Water Efficiency Awards Finalist: Palmstead Nurseries
A recycling system was constructed to harvest all drainage water on the site of this Kent nursery, which produces a million container shrubs each year. Rainwater from building roofs and run-off from container standing beds is now transferred by pipe to a holding lagoon, pumped into a 27,300m³ reservoir and then used for irrigation.
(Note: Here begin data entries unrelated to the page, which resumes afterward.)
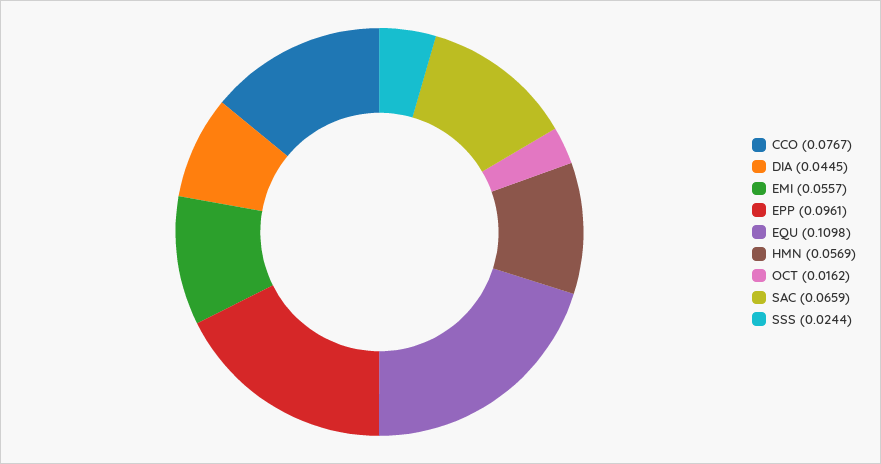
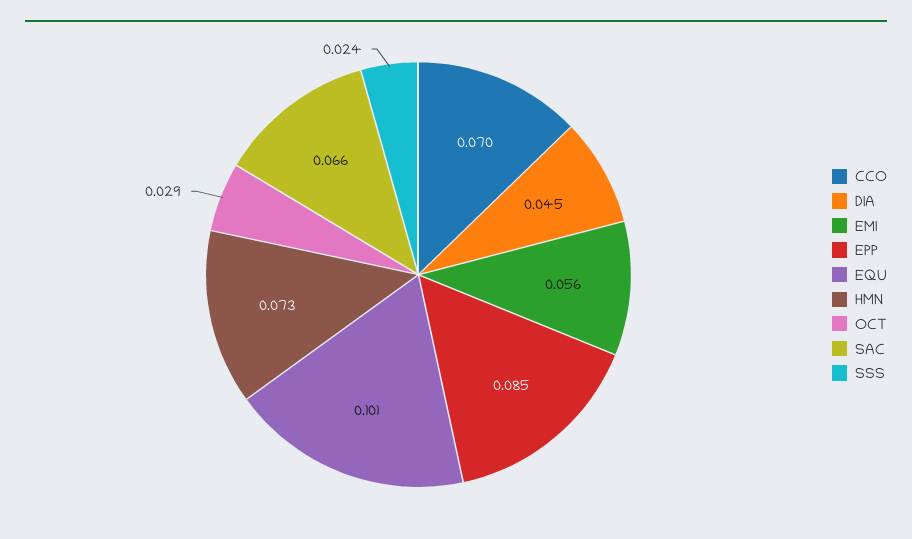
  {
-   "CCO": 0.0767,
+   "CCO": 0.07,
    "DIA": 0.0445,
    "EMI": 0.0557,
-   "EPP": 0.0961,
+   "EPP": 0.085,
-   "EQU": 0.1098,
+   "EQU": 0.101,
-   "HMN": 0.0569,
+   "HMN": 0.073,
-   "OCT": 0.0162,
+   "OCT": 0.029,
    "SAC": 0.0659,
    "SSS": 0.0244
  }

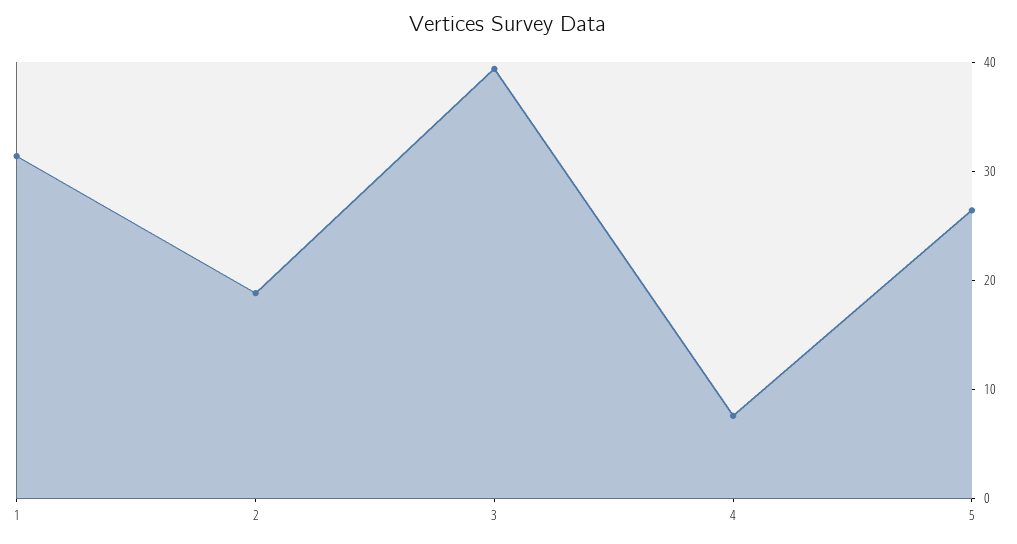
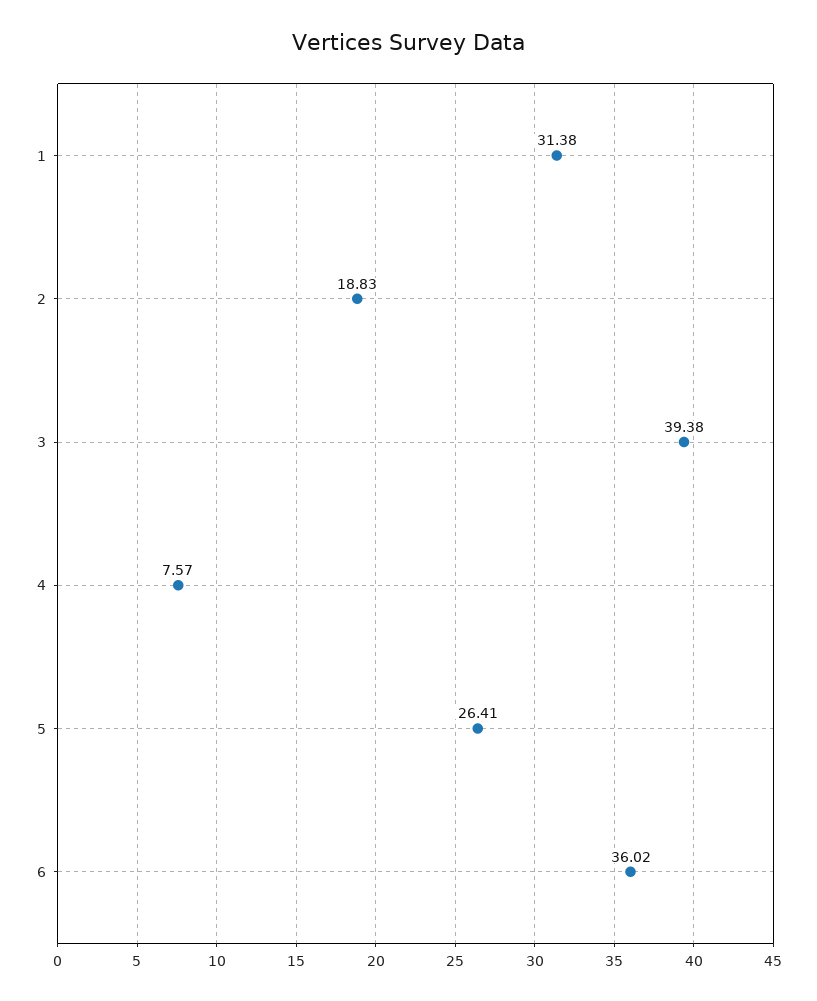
  {
    "1": 31.38,
    "2": 18.83,
    "3": 39.38,
    "4": 7.57,
-   "5": 26.41
+   "5": 26.41,
+   "6": 36.02
  }

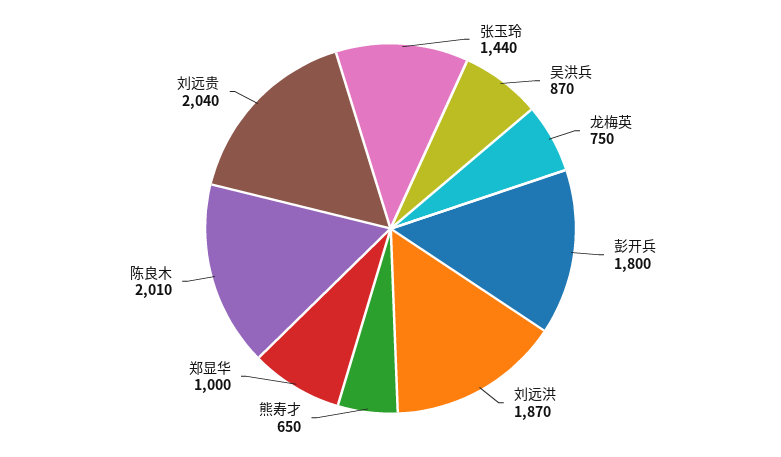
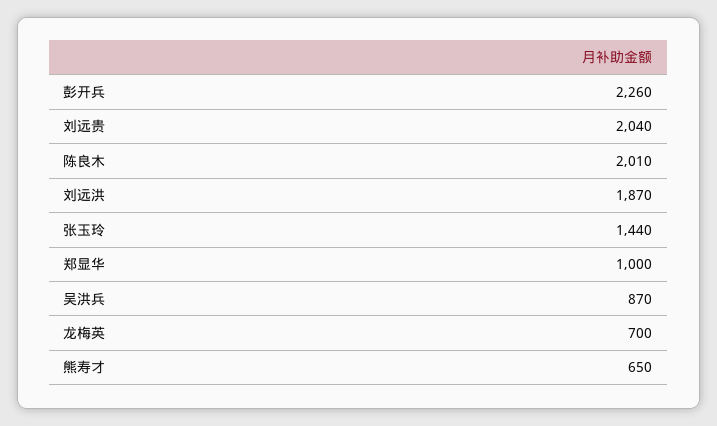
  {
    "张玉玲": 1440,
    "吴洪兵": 870,
-   "龙梅英": 750,
+   "龙梅英": 700,
-   "彭开兵": 1800,
+   "彭开兵": 2260,
    "刘远洪": 1870,
    "熊寿才": 650,
    "郑显华": 1000,
    "陈良木": 2010,
    "刘远贵": 2040
  }

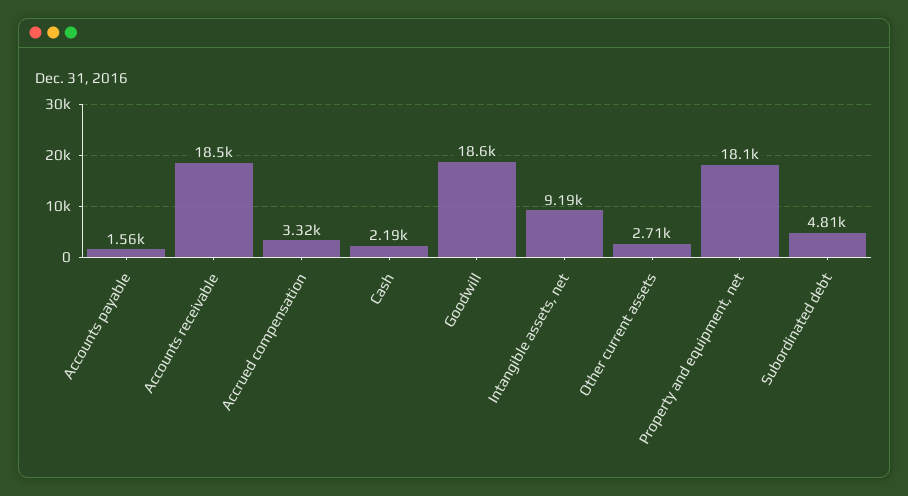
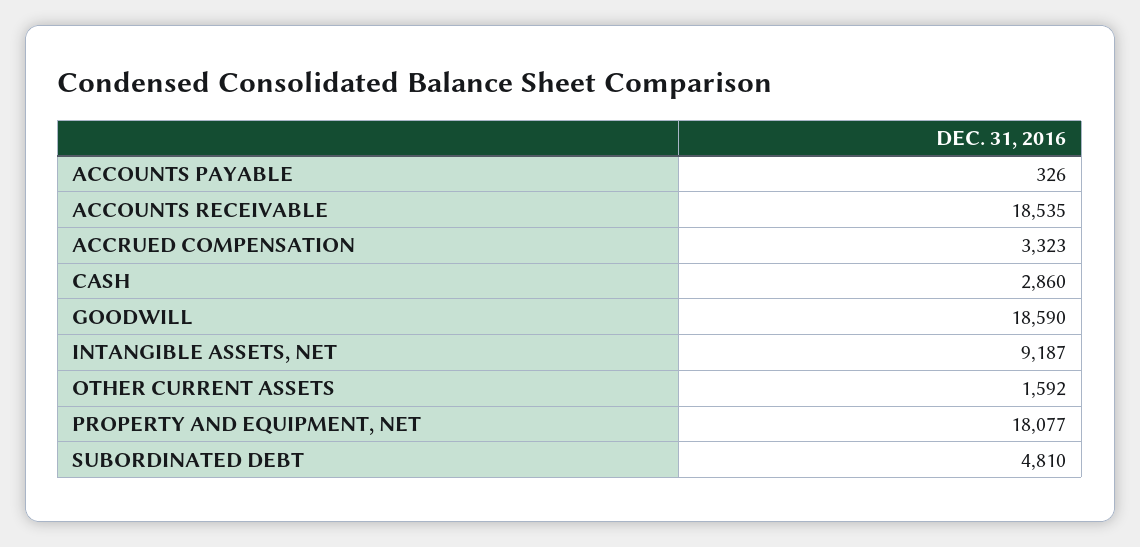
  {
-   "Accounts payable": 1560,
+   "Accounts payable": 326,
    "Accounts receivable": 18535,
    "Accrued compensation": 3323,
-   "Cash": 2190,
+   "Cash": 2860,
    "Goodwill": 18590,
    "Intangible assets, net": 9187,
-   "Other current assets": 2710,
+   "Other current assets": 1592,
    "Property and equipment, net": 18077,
    "Subordinated debt": 4810
  }

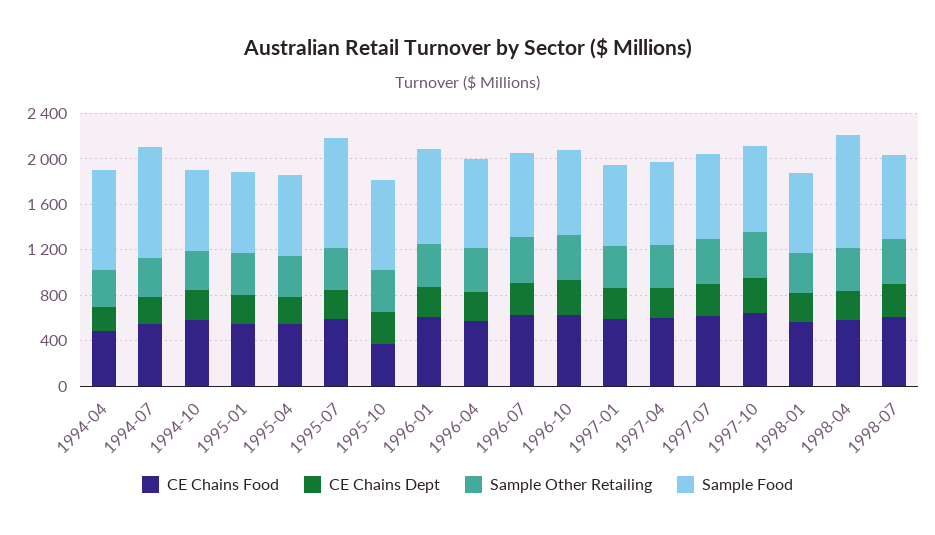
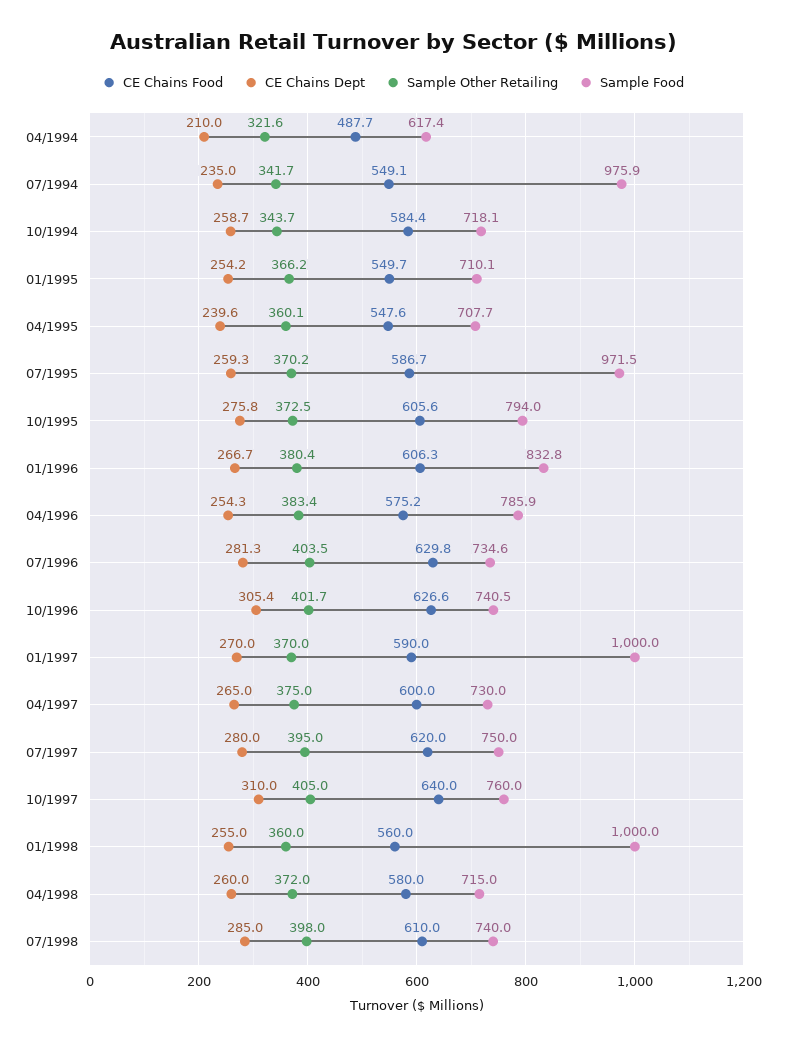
  {
    "CE Chains Food": {
      "1994-04": 487.7,
      "1994-07": 549.1,
      "1994-10": 584.4,
      "1995-01": 549.7,
      "1995-04": 547.6,
      "1995-07": 586.7,
-     "1995-10": 400,
+     "1995-10": 605.6,
      "1996-01": 606.3,
      "1996-04": 575.2,
      "1996-07": 629.8,
      "1996-10": 626.6,
      "1997-01": 590,
      "1997-04": 600,
      "1997-07": 620,
      "1997-10": 640,
      "1998-01": 560,
      "1998-04": 580,
      "1998-07": 610
    },
    "CE Chains Dept": {
      "1994-04": 210,
      "1994-07": 235,
      "1994-10": 258.7,
      "1995-01": 254.2,
      "1995-04": 239.6,
      "1995-07": 259.3,
      "1995-10": 275.8,
      "1996-01": 266.7,
      "1996-04": 254.3,
      "1996-07": 281.3,
      "1996-10": 305.4,
      "1997-01": 270,
      "1997-04": 265,
      "1997-07": 280,
      "1997-10": 310,
      "1998-01": 255,
      "1998-04": 260,
      "1998-07": 285
    },
    "Sample Other Retailing": {
      "1994-04": 321.6,
      "1994-07": 341.7,
      "1994-10": 343.7,
      "1995-01": 366.2,
      "1995-04": 360.1,
      "1995-07": 370.2,
      "1995-10": 372.5,
      "1996-01": 380.4,
      "1996-04": 383.4,
      "1996-07": 403.5,
      "1996-10": 401.7,
      "1997-01": 370,
      "1997-04": 375,
      "1997-07": 395,
      "1997-10": 405,
      "1998-01": 360,
      "1998-04": 372,
      "1998-07": 398
    },
    "Sample Food": {
-     "1994-04": 900,
+     "1994-04": 617.4,
      "1994-07": 975.9,
      "1994-10": 718.1,
      "1995-01": 710.1,
      "1995-04": 707.7,
      "1995-07": 971.5,
      "1995-10": 794,
      "1996-01": 832.8,
      "1996-04": 785.9,
      "1996-07": 734.6,
      "1996-10": 740.5,
-     "1997-01": 700,
+     "1997-01": 1000,
      "1997-04": 730,
      "1997-07": 750,
      "1997-10": 760,
-     "1998-01": 700,
+     "1998-01": 1000,
-     "1998-04": 1000,
+     "1998-04": 715,
      "1998-07": 740
    }
  }

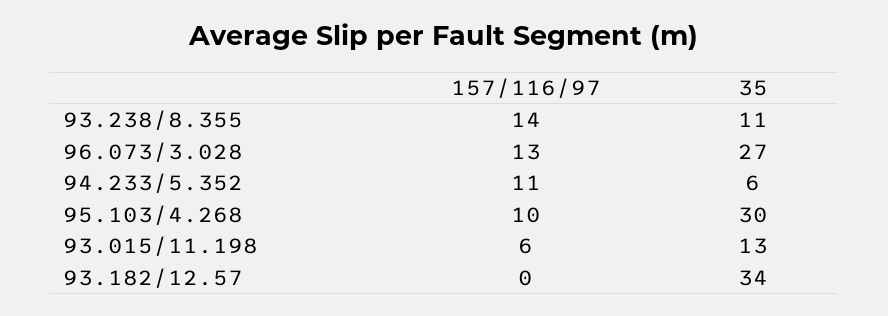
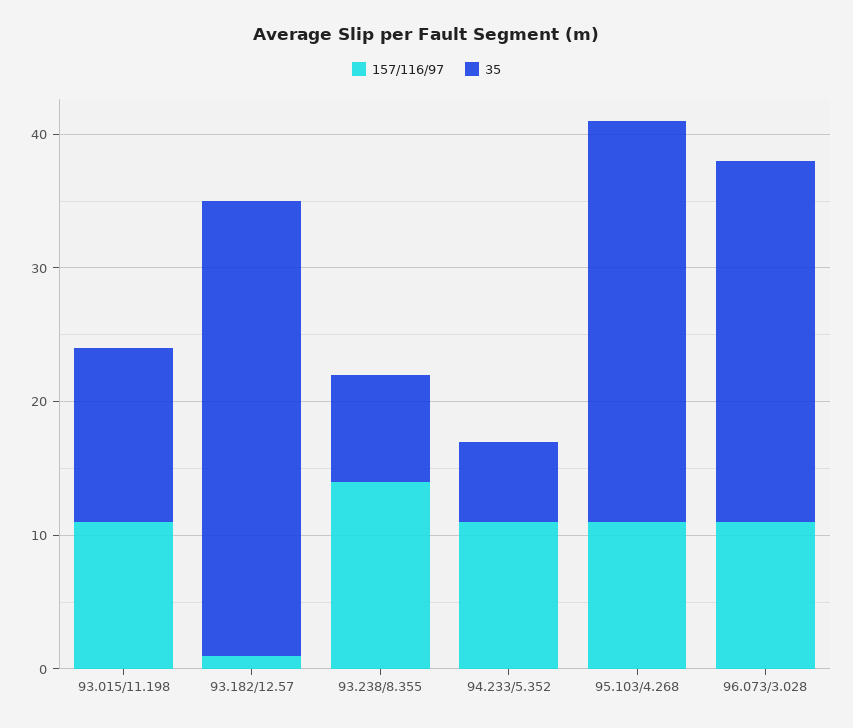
  {
    "157/116/97": {
      "93.238/8.355": 14,
-     "96.073/3.028": 13,
+     "96.073/3.028": 11,
      "94.233/5.352": 11,
-     "95.103/4.268": 10,
+     "95.103/4.268": 11,
-     "93.015/11.198": 6,
+     "93.015/11.198": 11,
-     "93.182/12.57": 0
+     "93.182/12.57": 1
    },
    "35": {
-     "93.238/8.355": 11,
+     "93.238/8.355": 8,
      "96.073/3.028": 27,
      "94.233/5.352": 6,
      "95.103/4.268": 30,
      "93.015/11.198": 13,
      "93.182/12.57": 34
    }
  }

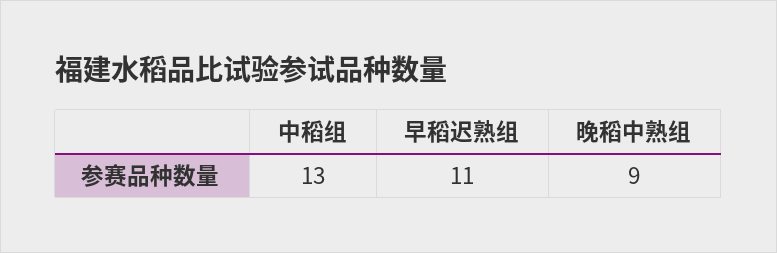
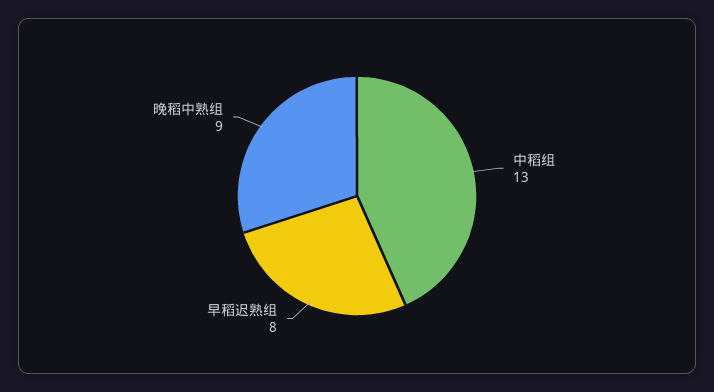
  {
    "中稻组": 13,
-   "早稻迟熟组": 11,
+   "早稻迟熟组": 8,
    "晚稻中熟组": 9
  }

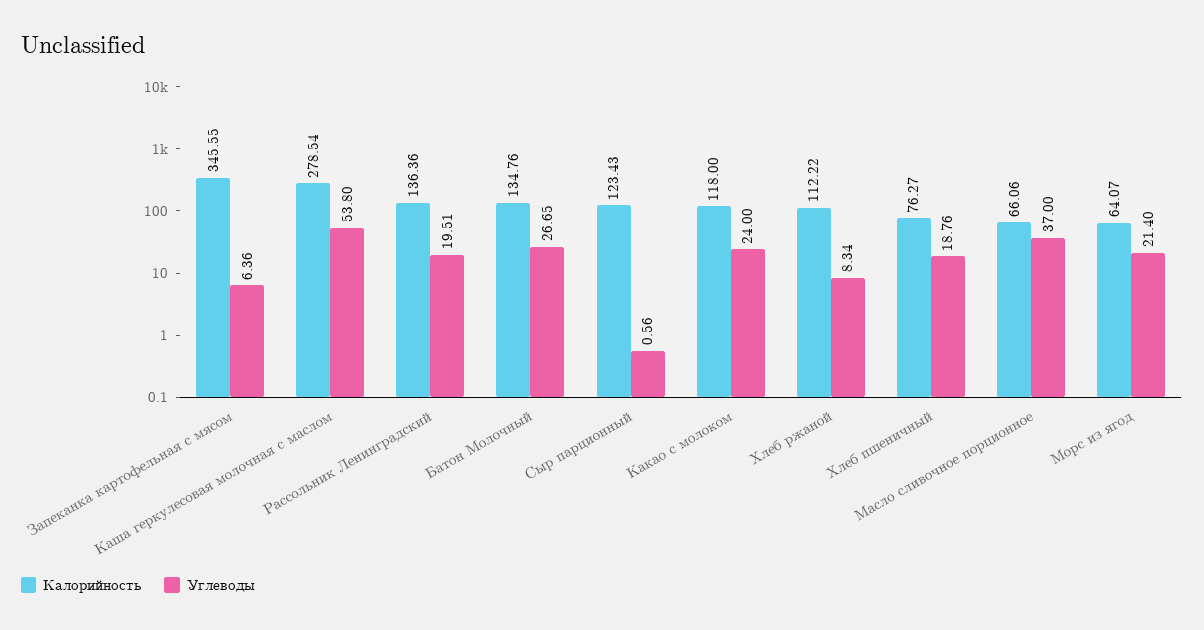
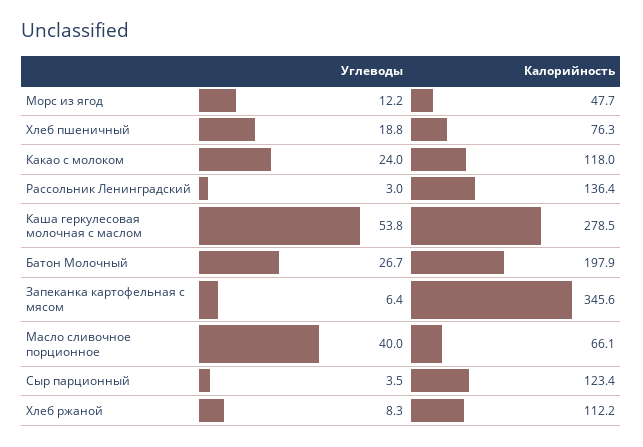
  {
    "Калорийность": {
      "Запеканка картофельная с мясом": 345.55,
      "Каша геркулесовая молочная с маслом": 278.54,
      "Рассольник Ленинградский": 136.36,
-     "Батон Молочный": 134.76,
+     "Батон Молочный": 197.9,
      "Сыр парционный": 123.43,
      "Какао с молоком": 118,
      "Хлеб ржаной": 112.22,
      "Хлеб пшеничный": 76.27,
      "Масло сливочное порционное": 66.06,
-     "Морс из ягод": 64.07
+     "Морс из ягод": 47.7
    },
    "Углеводы": {
      "Запеканка картофельная с мясом": 6.36,
      "Каша геркулесовая молочная с маслом": 53.8,
-     "Рассольник Ленинградский": 19.51,
+     "Рассольник Ленинградский": 3,
      "Батон Молочный": 26.65,
-     "Сыр парционный": 0.56,
+     "Сыр парционный": 3.5,
      "Какао с молоком": 24,
      "Хлеб ржаной": 8.34,
      "Хлеб пшеничный": 18.76,
-     "Масло сливочное порционное": 37,
+     "Масло сливочное порционное": 40,
-     "Морс из ягод": 21.4
+     "Морс из ягод": 12.2
    }
  }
This has resulted in:

  • water consumption cut by 58 per cent;
  • savings of £30,000 per year;
  • payback periods of 4 to 5 years.

Calculating pay back periods

To determine a payback period of a water-saving action (for example fitting trigger nozzles to two hosepipes) you will need to estimate the annual savings and potential maintenance cost.

Payback period (in years) = capital cost (£) / (annual savings (£) - annual maintenance costs (£))


Capital cost = 2 trigger nozzles at £10 each = £20.
Annual savings = 10 minutes less use of the hose per day at 30 litres a minute = 109,500 litres per year
= 109.5m³ per year. At a price of 85p per m³ = £93.08 per year.

Annual maintenance costs = 5 minutes check and clean (for both nozzles) per month = 5 x 12 months = 1 hour per year. At a staff cost of £15 per hour = £15 per year.

Payback period = £20 = £20 = 0.25 of a year = 3 months £93.08 - £15 £78.08


This does not include any savings in dirty water disposal costs or improved efficiency in cleaning due to having a better water jet.